FatherSonAs I shared with you my concern with my first son’s video game addiction. I thought I might share as well how my husband and I have been dealing with it, hopefully successfully.

Beyond limiting screen time which has proven challenging with the Olympic Games and a son who went through knee surgery ten days ago, I have looked up the internet to find a specific way to block League of Legends from his computer.

It seems quickly pretty obvious that the best way to get rid of an addiction is to make sure the substance, whatever it is, is not readily available.

My search led me to find this website www.banvideogames.com.

After I contacted Josh, he took control of my son’s computer with my assistance and he blocked the ports necessary to play League of Legends. The whole process took less than 15mn. And Josh told me that we had other options if Alex succeeded to reset the ports.

The relief was huge! For those of you who have teenagers, you know how easy it is to be behind their back to make sure they don’t do what they are not supposed to do! At least now whenever he is on his computer I know he can’t play League of Legends. And it seems that these online role playing games always use the same ports, so for now at least, none of these games can be played. they can be downloaded but they can’t be played.

Before the knee injury at soccer leading to surgery the following days, my son had not played for several days and he was back to himself. What amazes me most is how much calmer he is when he does not play. The atmosphere at home is radically different as well: less tensions, more talking, more interactions.

In summary here is what we have been doing to help our teenage son:

  • limit & control screen time ( this was particularly important in the first five days)
  • provide alternative activities ( that fell quite short with soccer injury on the first day of resuming soccer practice!
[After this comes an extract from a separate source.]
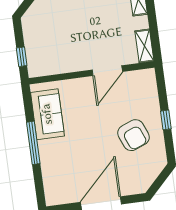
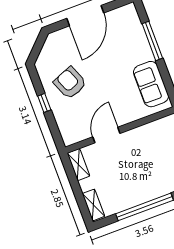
window: (33, 143) -> (152, 41), moved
As a result, we had to be creative and my developer agreed to give him programming lessons. Yes I know that is screen time, but I’d much rather have him learn to program games than have him play games. At least programming will be useful for him in the future, and while he is stuck in a wheelchair…. )
  • have him see a psychologist (A third party is very helpful when we deal with a teenager)
  • ban video games from his computer (this a very important step for the long term success of addiction removal)

I wish I had been aware earlier of this problem. I hope this post will help you raise your awareness as well. If you want to know more about the symptoms of game addiction, about what makes a game addictive, I found this site to have valuable information on the subject.
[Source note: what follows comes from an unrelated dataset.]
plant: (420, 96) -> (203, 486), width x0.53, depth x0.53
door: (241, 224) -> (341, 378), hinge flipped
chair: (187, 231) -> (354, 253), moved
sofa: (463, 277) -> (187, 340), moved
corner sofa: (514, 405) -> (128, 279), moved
Let me just add that it takes a great determination on the parents side to put in place the measures I have mentioned above. It was not easy with a 14 year old, and I guess the older the child the harder it is.

How hard it is to help a teenager it is really worth it! Any child deserves more than being a gamer, wasting his youth and jeopardizing his future in the process. Banning computer is  a delusional strategy with more and more schools using technology as a teaching tool. Sites like banvideogames.com are therefore a lifesaver for parents. We need the help of tech savvy people to protect our children from the all too powerful marketing strategies of these online games who have firms like Microsoft behind them.